Available records ▸
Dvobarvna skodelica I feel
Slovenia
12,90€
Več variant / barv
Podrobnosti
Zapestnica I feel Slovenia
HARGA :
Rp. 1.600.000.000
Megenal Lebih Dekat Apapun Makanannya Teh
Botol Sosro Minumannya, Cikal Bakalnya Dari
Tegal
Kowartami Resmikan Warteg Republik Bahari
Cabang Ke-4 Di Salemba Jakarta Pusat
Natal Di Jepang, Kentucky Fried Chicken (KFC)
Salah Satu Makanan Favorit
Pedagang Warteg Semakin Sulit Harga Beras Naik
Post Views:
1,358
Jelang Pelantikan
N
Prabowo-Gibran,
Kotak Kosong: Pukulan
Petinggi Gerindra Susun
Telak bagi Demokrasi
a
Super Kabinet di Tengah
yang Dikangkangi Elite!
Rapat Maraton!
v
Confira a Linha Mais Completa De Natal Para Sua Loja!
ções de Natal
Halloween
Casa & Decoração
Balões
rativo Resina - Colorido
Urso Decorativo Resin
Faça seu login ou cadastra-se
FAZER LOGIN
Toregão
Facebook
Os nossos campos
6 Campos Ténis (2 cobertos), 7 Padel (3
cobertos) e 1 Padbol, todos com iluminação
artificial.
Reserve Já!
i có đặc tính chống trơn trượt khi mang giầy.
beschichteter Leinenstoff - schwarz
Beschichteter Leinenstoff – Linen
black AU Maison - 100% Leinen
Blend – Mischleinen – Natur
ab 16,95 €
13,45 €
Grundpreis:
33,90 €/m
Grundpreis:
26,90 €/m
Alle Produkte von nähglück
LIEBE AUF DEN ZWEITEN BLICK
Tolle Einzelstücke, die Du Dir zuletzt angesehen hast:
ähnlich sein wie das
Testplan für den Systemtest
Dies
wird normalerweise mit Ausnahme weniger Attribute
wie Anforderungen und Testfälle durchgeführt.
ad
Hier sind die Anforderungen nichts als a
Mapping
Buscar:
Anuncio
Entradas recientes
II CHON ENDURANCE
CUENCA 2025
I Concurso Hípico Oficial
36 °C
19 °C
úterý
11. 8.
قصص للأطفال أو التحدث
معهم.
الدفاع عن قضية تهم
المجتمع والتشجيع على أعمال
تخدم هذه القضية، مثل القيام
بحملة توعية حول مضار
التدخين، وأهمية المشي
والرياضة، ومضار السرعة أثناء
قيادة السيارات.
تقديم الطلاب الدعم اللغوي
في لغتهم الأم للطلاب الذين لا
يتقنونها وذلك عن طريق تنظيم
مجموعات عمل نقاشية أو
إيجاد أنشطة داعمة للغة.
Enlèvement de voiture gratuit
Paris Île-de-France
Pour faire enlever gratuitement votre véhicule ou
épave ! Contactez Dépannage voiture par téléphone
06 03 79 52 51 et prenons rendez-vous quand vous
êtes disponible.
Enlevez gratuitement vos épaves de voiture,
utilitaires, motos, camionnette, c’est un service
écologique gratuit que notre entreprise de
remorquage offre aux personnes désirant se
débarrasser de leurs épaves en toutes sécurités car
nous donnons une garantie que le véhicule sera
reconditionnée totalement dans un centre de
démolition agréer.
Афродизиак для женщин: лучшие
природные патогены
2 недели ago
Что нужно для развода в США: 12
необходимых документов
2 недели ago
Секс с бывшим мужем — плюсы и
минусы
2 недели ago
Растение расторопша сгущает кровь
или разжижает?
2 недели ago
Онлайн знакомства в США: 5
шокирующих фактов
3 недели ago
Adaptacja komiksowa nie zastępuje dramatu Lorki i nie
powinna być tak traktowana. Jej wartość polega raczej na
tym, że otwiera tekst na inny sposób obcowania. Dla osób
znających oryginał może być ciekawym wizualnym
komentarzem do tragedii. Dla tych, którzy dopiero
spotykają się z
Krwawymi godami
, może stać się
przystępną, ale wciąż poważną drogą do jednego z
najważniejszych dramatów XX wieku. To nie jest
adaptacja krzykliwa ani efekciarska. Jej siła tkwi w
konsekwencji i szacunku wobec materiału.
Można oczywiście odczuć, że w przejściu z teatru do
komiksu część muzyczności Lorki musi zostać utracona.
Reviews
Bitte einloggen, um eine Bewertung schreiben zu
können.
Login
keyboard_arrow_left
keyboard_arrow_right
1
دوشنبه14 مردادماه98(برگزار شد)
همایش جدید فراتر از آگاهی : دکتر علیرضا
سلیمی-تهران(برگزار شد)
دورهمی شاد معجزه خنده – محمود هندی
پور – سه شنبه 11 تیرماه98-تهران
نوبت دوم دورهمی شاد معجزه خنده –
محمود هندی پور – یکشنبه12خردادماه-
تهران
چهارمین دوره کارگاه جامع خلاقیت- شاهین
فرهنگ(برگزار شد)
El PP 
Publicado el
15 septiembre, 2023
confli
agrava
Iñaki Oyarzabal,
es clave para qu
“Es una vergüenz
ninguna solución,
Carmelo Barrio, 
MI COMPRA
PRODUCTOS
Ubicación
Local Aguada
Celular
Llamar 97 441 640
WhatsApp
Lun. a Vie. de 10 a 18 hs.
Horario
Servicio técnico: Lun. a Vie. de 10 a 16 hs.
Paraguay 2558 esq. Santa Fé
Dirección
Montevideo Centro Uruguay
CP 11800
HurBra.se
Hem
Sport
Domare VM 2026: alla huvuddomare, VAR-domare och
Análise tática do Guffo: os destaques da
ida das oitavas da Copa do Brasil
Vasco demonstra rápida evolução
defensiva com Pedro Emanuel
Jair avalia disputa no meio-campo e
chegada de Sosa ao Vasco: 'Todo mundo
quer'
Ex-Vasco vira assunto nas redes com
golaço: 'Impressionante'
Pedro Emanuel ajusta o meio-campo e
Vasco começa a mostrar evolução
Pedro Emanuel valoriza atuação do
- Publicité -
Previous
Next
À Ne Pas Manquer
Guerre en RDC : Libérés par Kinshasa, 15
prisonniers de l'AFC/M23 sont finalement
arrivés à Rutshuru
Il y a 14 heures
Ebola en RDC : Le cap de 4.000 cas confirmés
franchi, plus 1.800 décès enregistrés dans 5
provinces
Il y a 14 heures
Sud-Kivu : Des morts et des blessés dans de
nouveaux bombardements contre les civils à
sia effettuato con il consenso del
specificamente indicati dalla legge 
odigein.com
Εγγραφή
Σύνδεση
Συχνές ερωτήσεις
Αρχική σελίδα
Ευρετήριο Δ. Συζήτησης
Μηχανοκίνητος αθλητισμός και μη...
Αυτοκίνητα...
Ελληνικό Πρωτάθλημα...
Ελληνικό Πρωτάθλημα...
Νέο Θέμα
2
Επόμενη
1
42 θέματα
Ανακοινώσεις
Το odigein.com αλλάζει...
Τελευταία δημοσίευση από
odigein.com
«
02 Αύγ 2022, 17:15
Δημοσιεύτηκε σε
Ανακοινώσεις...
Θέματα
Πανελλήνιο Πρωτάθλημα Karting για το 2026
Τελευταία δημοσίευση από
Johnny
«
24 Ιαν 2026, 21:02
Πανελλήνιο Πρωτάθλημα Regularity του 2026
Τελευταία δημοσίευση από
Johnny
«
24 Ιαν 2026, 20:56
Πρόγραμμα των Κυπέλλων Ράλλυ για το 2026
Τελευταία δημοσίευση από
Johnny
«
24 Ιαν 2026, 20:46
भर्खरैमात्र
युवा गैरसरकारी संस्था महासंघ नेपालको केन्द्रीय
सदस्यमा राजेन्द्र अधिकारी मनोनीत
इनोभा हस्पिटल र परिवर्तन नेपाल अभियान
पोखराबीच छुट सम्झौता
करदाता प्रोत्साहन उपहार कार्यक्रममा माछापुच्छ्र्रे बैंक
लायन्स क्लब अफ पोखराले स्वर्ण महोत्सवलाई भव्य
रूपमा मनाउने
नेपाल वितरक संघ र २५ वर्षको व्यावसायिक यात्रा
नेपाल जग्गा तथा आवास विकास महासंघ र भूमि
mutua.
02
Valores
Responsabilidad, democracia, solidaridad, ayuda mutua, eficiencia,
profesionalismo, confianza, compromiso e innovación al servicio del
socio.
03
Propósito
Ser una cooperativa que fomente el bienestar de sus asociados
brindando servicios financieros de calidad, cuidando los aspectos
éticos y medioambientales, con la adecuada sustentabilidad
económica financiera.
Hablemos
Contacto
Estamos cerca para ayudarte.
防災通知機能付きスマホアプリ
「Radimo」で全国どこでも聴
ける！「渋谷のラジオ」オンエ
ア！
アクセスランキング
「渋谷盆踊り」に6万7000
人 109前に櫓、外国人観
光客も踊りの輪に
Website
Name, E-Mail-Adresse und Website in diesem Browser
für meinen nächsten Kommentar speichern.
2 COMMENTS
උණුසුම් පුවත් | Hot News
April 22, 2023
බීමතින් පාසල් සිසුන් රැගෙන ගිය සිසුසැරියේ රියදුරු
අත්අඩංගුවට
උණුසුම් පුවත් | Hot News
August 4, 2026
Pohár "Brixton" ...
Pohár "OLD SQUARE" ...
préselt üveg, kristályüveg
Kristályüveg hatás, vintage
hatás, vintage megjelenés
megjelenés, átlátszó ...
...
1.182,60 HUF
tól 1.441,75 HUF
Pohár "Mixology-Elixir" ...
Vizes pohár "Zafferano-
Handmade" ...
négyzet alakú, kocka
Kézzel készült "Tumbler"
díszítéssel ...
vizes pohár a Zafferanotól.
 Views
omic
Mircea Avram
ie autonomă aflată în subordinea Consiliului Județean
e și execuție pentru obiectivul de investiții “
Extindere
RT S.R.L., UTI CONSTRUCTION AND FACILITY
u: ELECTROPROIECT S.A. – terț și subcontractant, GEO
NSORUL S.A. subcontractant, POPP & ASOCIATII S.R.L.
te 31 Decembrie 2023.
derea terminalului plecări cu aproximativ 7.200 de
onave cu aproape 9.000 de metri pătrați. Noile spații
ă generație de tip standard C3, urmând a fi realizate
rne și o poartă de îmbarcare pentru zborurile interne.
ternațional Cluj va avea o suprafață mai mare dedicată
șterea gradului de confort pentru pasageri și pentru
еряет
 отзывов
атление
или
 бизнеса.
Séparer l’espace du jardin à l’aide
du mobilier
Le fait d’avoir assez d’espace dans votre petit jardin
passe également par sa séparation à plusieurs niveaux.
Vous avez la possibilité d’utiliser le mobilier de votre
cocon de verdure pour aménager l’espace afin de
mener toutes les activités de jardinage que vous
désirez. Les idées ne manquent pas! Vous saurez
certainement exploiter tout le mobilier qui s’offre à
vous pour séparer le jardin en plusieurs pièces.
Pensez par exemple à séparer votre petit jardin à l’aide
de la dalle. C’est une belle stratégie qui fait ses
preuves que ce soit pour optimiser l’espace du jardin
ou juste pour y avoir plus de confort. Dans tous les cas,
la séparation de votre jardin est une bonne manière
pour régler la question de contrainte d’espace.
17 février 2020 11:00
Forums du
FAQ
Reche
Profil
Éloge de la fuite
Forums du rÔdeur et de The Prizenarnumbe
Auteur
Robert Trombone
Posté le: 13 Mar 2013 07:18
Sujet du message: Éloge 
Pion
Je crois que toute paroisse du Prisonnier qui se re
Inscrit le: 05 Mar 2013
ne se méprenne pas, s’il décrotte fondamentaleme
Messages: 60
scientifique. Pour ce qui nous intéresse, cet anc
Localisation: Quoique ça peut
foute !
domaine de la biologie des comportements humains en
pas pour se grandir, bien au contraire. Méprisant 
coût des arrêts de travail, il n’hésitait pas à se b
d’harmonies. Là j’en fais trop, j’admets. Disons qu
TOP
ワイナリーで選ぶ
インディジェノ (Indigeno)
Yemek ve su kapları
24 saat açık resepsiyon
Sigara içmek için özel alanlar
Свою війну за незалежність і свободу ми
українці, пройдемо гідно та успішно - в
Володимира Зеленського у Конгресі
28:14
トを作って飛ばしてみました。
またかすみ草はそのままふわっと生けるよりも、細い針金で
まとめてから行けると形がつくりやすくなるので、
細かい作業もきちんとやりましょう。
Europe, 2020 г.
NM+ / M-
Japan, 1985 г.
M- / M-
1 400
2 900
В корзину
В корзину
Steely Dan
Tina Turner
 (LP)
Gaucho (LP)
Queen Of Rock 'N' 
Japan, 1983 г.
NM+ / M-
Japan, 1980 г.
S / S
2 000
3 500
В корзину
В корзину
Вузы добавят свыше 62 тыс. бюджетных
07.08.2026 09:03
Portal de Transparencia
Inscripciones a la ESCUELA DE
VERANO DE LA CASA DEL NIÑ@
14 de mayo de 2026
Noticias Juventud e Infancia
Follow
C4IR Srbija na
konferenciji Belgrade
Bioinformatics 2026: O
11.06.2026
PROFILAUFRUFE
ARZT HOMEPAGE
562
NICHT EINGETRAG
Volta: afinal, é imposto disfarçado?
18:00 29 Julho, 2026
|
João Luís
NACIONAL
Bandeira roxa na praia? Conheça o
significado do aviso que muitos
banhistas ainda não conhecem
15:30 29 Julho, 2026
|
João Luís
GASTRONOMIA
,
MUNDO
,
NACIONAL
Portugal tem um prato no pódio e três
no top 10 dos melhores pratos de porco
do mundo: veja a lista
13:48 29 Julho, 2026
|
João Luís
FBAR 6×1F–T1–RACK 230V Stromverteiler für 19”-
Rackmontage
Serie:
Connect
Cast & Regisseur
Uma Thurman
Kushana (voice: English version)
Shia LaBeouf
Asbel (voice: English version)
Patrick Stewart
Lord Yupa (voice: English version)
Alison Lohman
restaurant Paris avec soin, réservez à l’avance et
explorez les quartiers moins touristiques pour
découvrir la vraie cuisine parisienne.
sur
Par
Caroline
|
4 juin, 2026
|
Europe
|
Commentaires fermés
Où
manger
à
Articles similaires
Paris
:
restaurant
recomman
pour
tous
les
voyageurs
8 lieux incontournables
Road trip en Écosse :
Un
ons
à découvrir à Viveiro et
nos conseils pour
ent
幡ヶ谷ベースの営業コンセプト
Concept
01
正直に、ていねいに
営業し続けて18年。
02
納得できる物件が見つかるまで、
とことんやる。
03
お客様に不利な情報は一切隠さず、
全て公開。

Instruction ▸
Which lines in the records contain the word "épaves"? Copy each one.

Answer below ▸
Enlevez gratuitement vos épaves de voiture,
débarrasser de leurs épaves en toutes sécurités car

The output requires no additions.